* **Quoted text**:
Filed by Regions Financial Corporation
                       Pursuant to Rule 425 under the Securities Act of 1933 and
     deemed filed pursuant to Rule 14a-12 of the Securities Exchange Act of 1934


     Subject Companies: Union Planters Corporation (Commission File No. 1-10160)
                      Regions Financial Corporation (Commission File No. 0-6159)




[Regions Logo]                                            [Union Planters Logo]

INVESTOR RELATIONS CONTACTS:                REGIONS FINANCIAL CORP.:
                                            Jenifer M. Goforth
                                            205/244-2823
                                            UNION PLANTERS CORP.:
                                            Richard Trigger
                                            901/580-5977

MEDIA RELATIONS CONTACTS:                   REGIONS FINANCIAL CORP.:
                                            Kristi Lamont Ellis
                                            205/326-7179
                                            UNION PLANTERS CORP.:
                                            Linda G. Childs
                                            901/580-4915

MAY 21, 2004

                       REGIONS AND UNION PLANTERS ANNOUNCE
             AGREEMENT IN PRINCIPLE TO SETTLE STOCKHOLDER LITIGATION

BIRMINGHAM, ALA., AND MEMPHIS, TENN. - Regions Financial Corporation (NYSE: RF)

Records from a collection:
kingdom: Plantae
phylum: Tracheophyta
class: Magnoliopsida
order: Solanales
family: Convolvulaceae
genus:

* **Problem 1**: In the filing, who is named as the media relations contact for Union Planters Corp.?
* **Problem 2**: Set down the portion of the filing word for word, starting with "Subject Companies: Union" and going on through "File No. 0-6159)".

* **Worked solution 1**: Linda G. Childs

* **Worked solution 2**:
Subject Companies: Union Planters Corporation (Commission File No. 1-10160)
                      Regions Financial Corporation (Commission File No. 0-6159)